## Task to complete
Reproduce the data below verbatim, starting at the line containing "True or false: AT1G14340" and ending at the final line of the data, both inclusive. Omit the picture placeholders from the output.

## Plotted data images
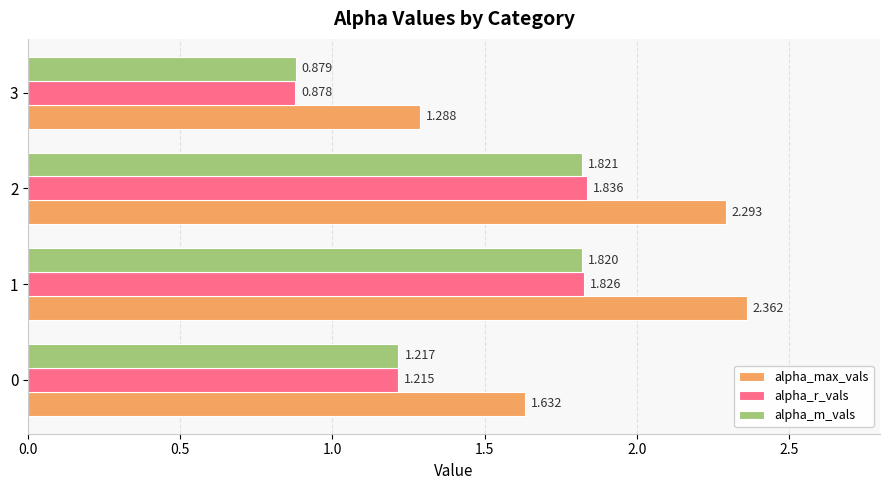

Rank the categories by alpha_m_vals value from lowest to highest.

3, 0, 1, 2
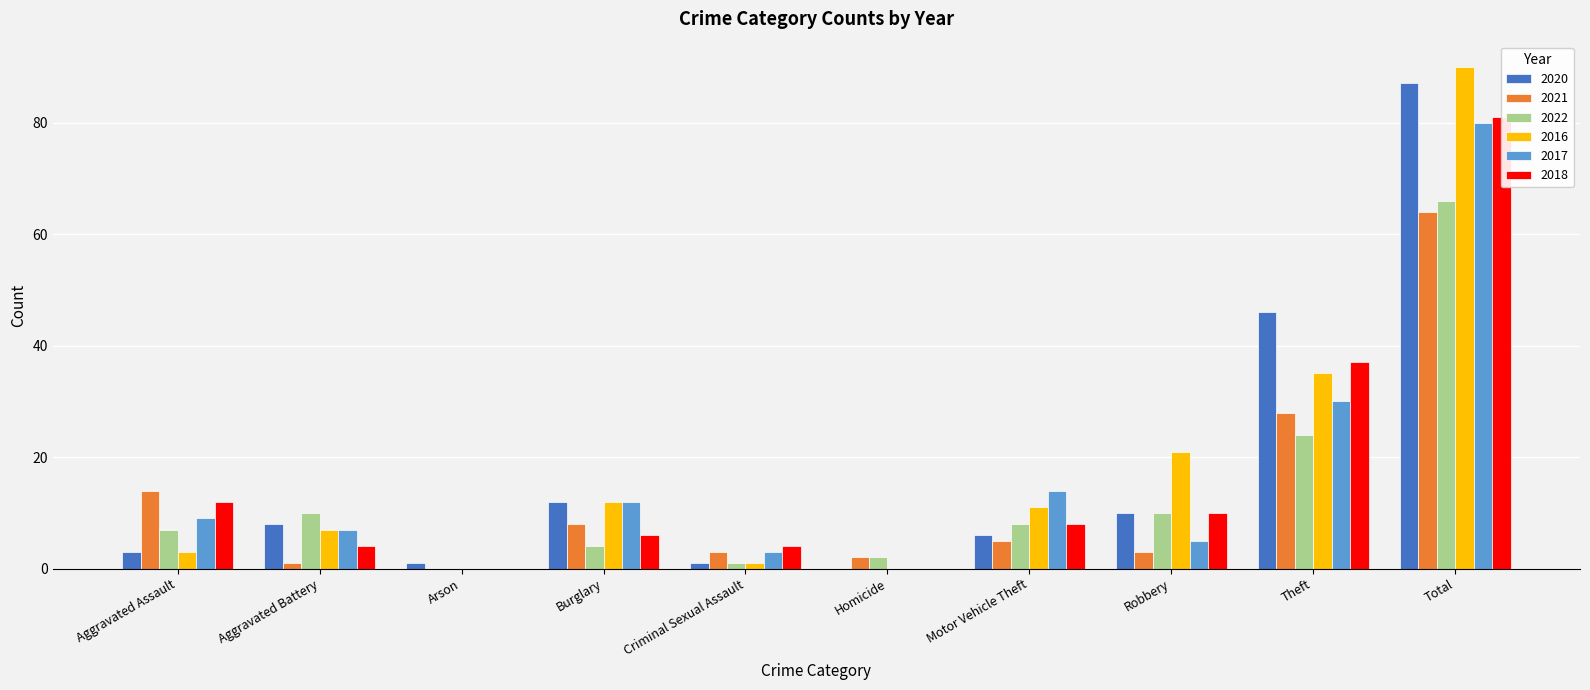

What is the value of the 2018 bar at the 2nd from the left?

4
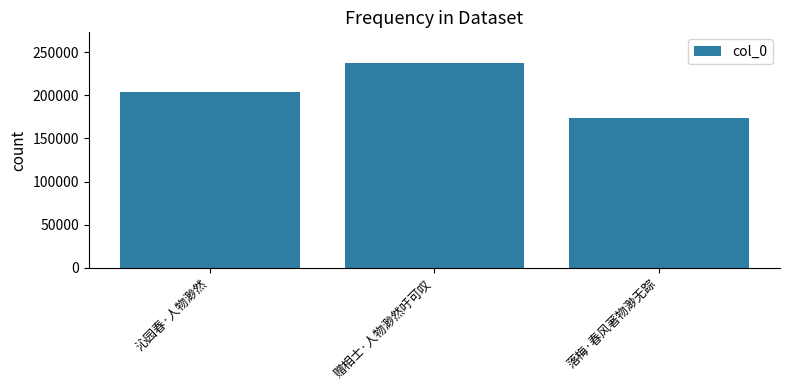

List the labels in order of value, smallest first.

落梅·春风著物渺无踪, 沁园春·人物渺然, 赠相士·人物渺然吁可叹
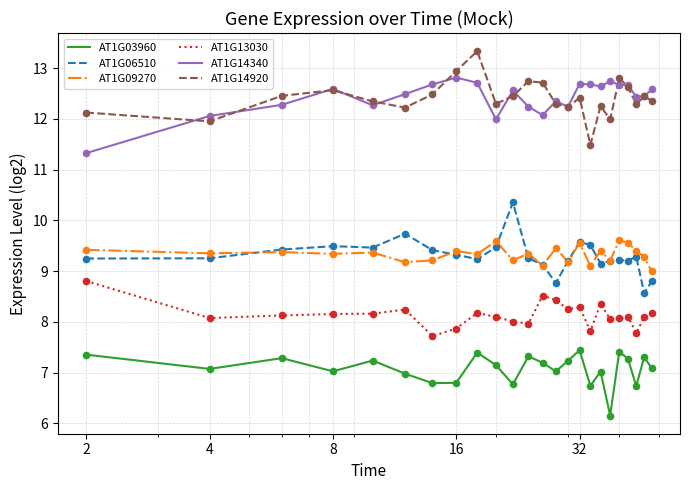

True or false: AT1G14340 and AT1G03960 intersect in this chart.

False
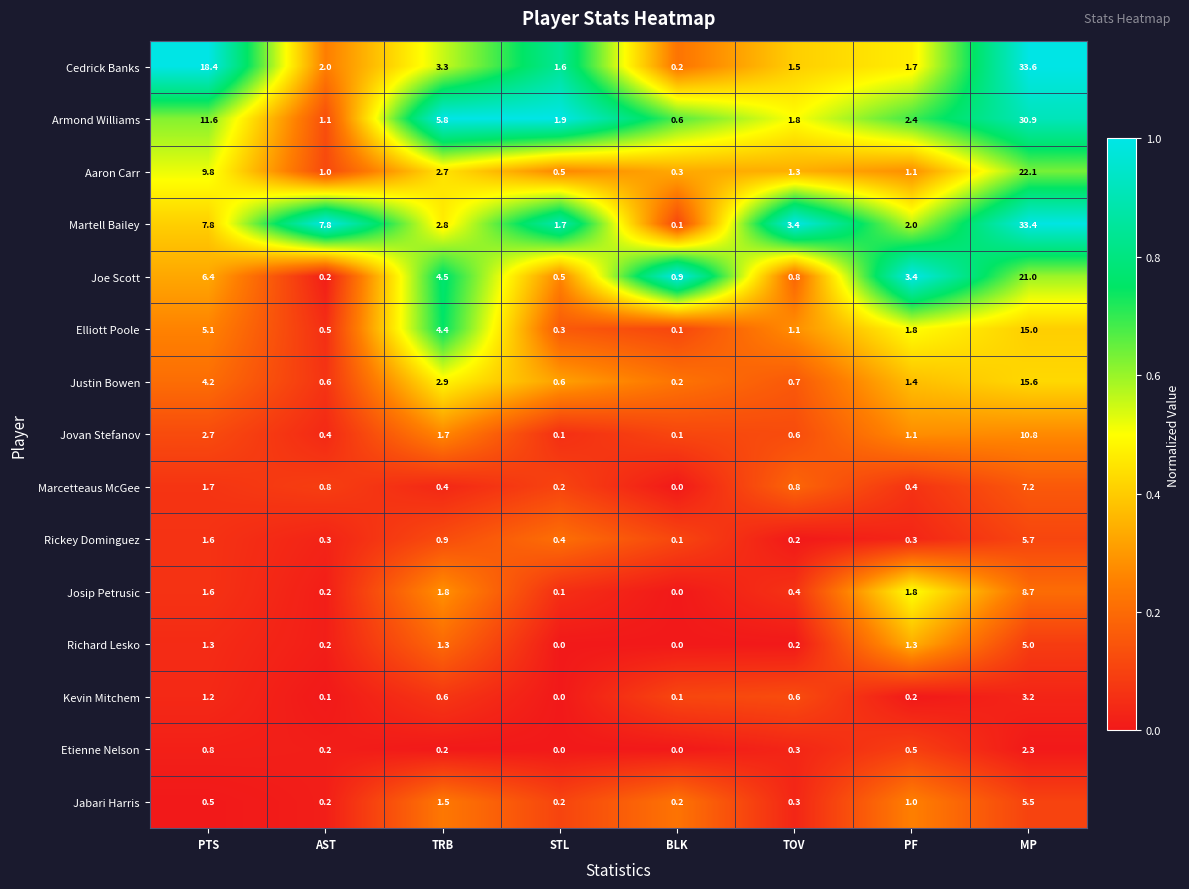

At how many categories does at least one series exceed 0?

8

## Response
True or false: AT1G14340 and AT1G03960 intersect in this chart.

False

At how many categories does at least one series exceed 0?

8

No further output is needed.